A way to make the processings faster?

Hello,

I am currently processing Sentinel 1 images, both in GRD and SLC, and I wonder if there is a way to make it faster. The setup of the machine that I use for most of the processings has 40 Gb of RAM, and I am using .xml graph integrated in python (with subprocess.check_call, and the GPTcmd).

On average it takes 3-4 hours to process an SLC image (Coregistration>Interferogram>Deburst>Merge>TopographicPhaseRemoval>TerrainCorrection>SpeckleFilter) and 40 min to process a GRD image (Subset>ThermalNoiseRemoval>ApplyOrbitFile>Calibration>TerrainCorrection>SpeckleFilter>LinearToFromdB>BandMaths(x2)>BandMerge)

I hesitate to upgrade to 64Gb of RAM, but would that really increase the speed of my processings ? Also I am wondering if python or the snap GPTcmd limits the use of RAM and of the processors ?

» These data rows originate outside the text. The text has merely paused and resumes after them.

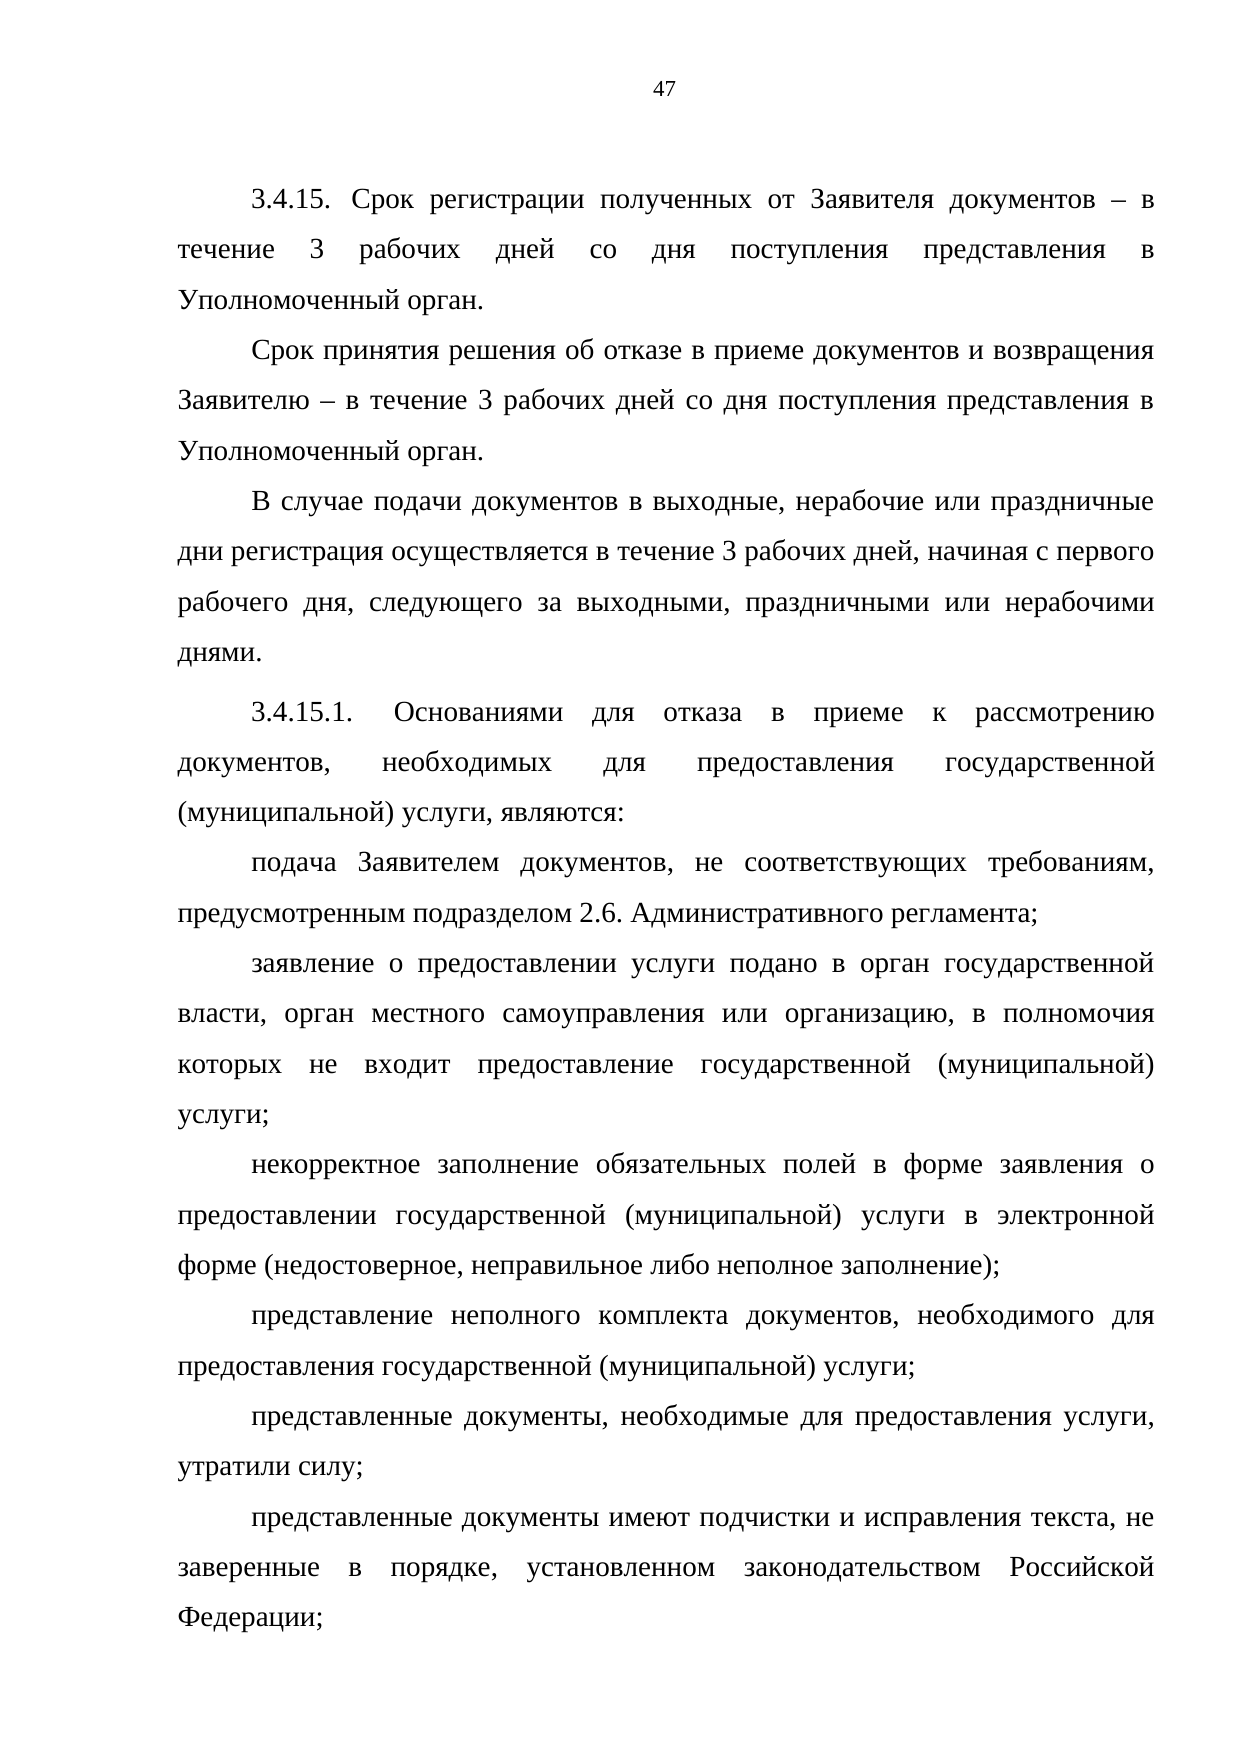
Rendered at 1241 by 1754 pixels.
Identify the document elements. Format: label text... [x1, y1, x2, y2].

list заявление о предоставлении услуги подано в орган государственной власти, орган местного самоуправления или организацию, в полномочия которых не входит предоставление государственной (муниципальной) услуги; [177, 945, 1155, 1130]
list подача Заявителем документов, не соответствующих требованиям, предусмотренным подразделом 2.6. Административного регламента; [177, 844, 1155, 928]
list представленные документы, необходимые для предоставления услуги, утратили силу; [177, 1398, 1155, 1482]
list В случае подачи документов в выходные, нерабочие или праздничные дни регистрация осуществляется в течение 3 рабочих дней, начиная с первого рабочего дня, следующего за выходными, праздничными или нерабочими днями. [177, 483, 1155, 668]
list Срок регистрации полученных от Заявителя документов – в течение 3 рабочих дней со дня поступления представления в Уполномоченный орган. [177, 181, 1155, 315]
list представленные документы имеют подчистки и исправления текста, не заверенные в порядке, установленном законодательством Российской Федерации; [177, 1499, 1155, 1633]
list Основаниями для отказа в приеме к рассмотрению документов, необходимых для предоставления государственной (муниципальной) услуги, являются: [177, 694, 1155, 828]
list представление неполного комплекта документов, необходимого для предоставления государственной (муниципальной) услуги; [177, 1297, 1155, 1381]
list некорректное заполнение обязательных полей в форме заявления о предоставлении государственной (муниципальной) услуги в электронной форме (недостоверное, неправильное либо неполное заполнение); [177, 1146, 1155, 1281]
list Срок принятия решения об отказе в приеме документов и возвращения Заявителю – в течение 3 рабочих дней со дня поступления представления в Уполномоченный орган. [177, 332, 1155, 466]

Thanks in advance (and sorry for my poor english)

have a look here: Snap works very slow

most of the time, upgrading to SSD is the best option to start with, before adding RAM

Thank you for your response, I just requested a virtual machine from the RUS service.

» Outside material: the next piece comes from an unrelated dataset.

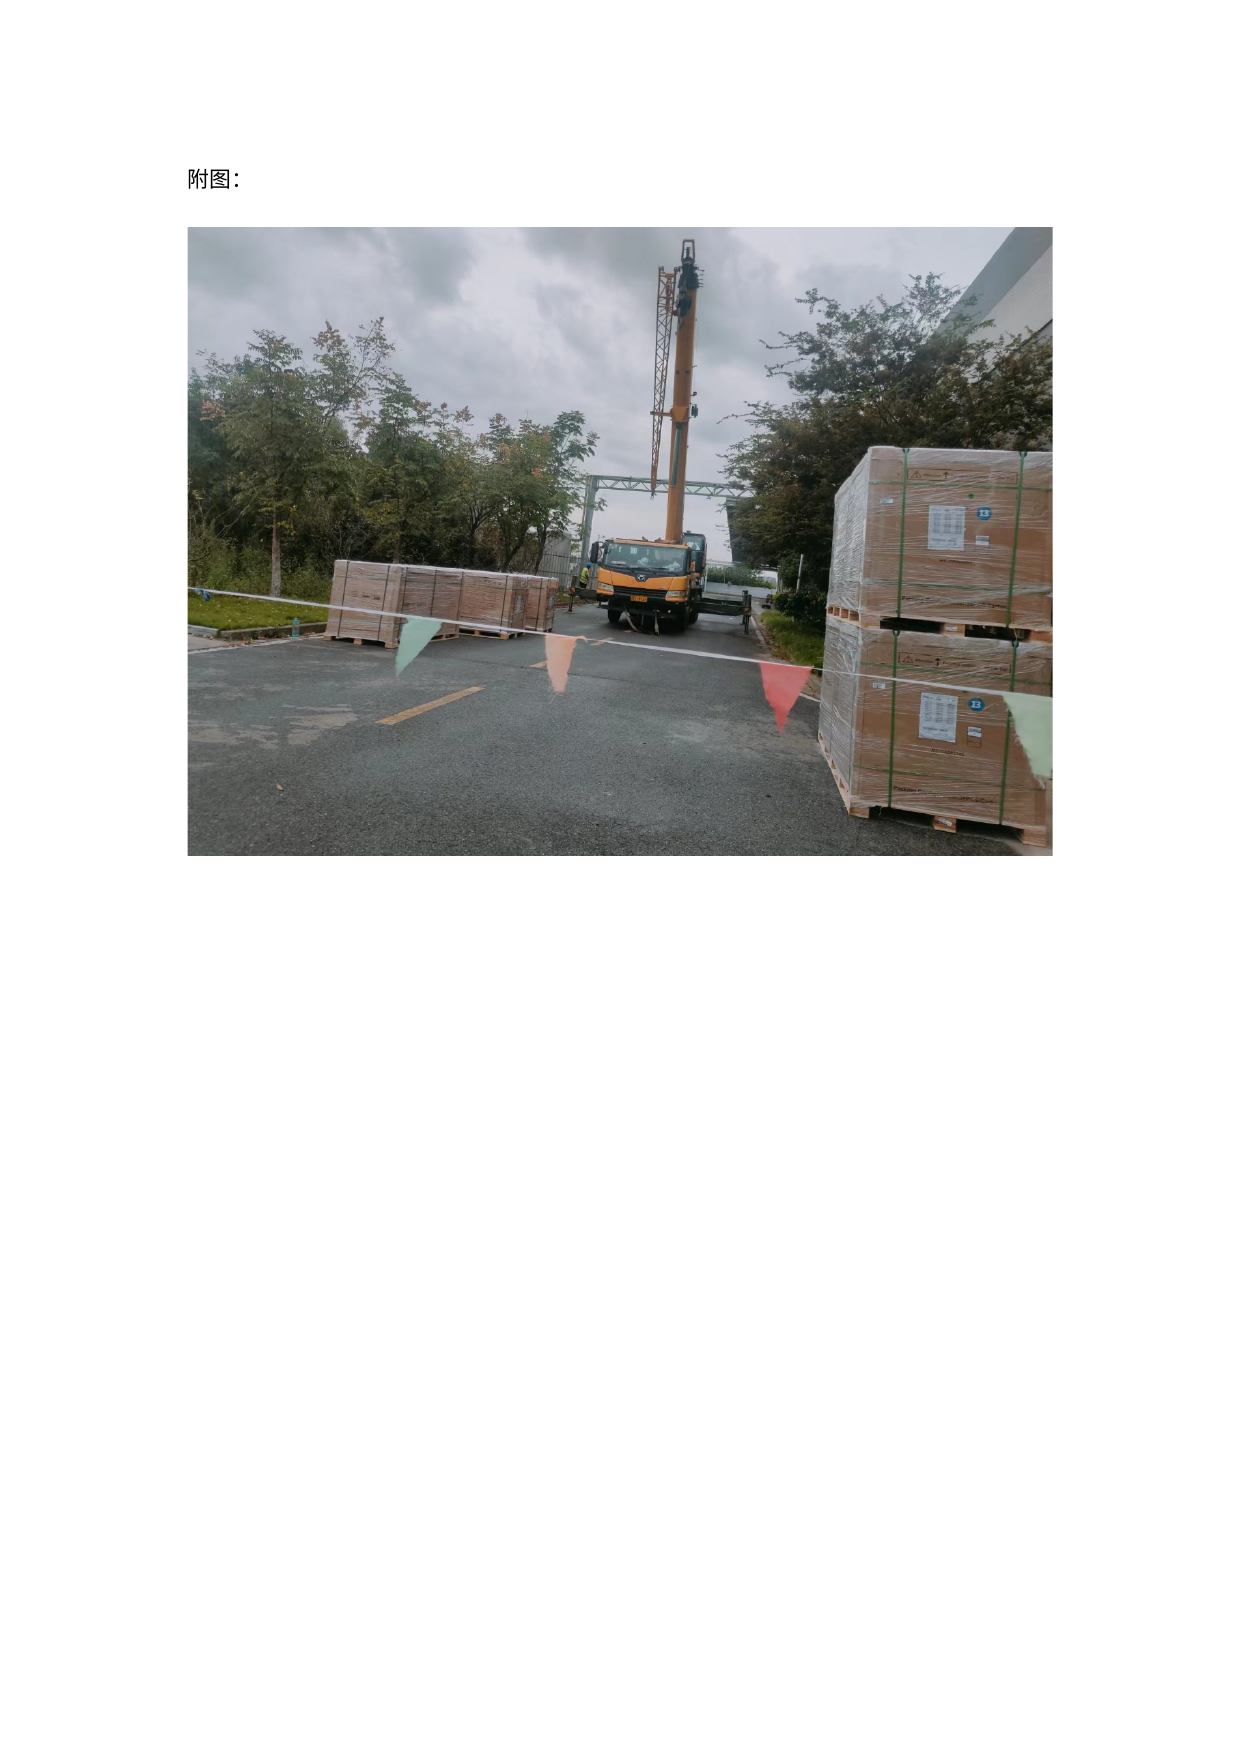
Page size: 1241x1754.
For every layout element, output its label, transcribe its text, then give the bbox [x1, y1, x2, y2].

picture [187, 227, 1053, 856]
text 附图： [187, 162, 1053, 194]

Otherwise I read that it is possible to modify the RAM that snap can use through the snap-conf-optimiser. I was wondering what is the unit for the -Xmx and the -Xms (right now it has -Xmx27648m and -Xms256m) ? For example how much should it be so that snap uses 30Gb of RAM out of the 40 that the machine has ? For the stack process that I am currently running, I am not sure that it uses everything that it could :

I’m not saying that this will fix your problem, but I’ve seen SNAP getting installed with a too large max heap size (e.g. 90 GB on a 128 GB machine), and reducing it (-Xmx) to something more reasonable like 8 or 12 GB actually sped up the SAR processing chain I was looking at. It might be worth trying, although from your screenshot it doesn’t seem to be the case.

But if it works, you can process two products at a time.

Another idea: set up a RAM drive (there is some software for that) and copy the input product to it.

Third idea: try with a different output format like BEAM-DIMAP, it’s possible that some of the writers are slower than others.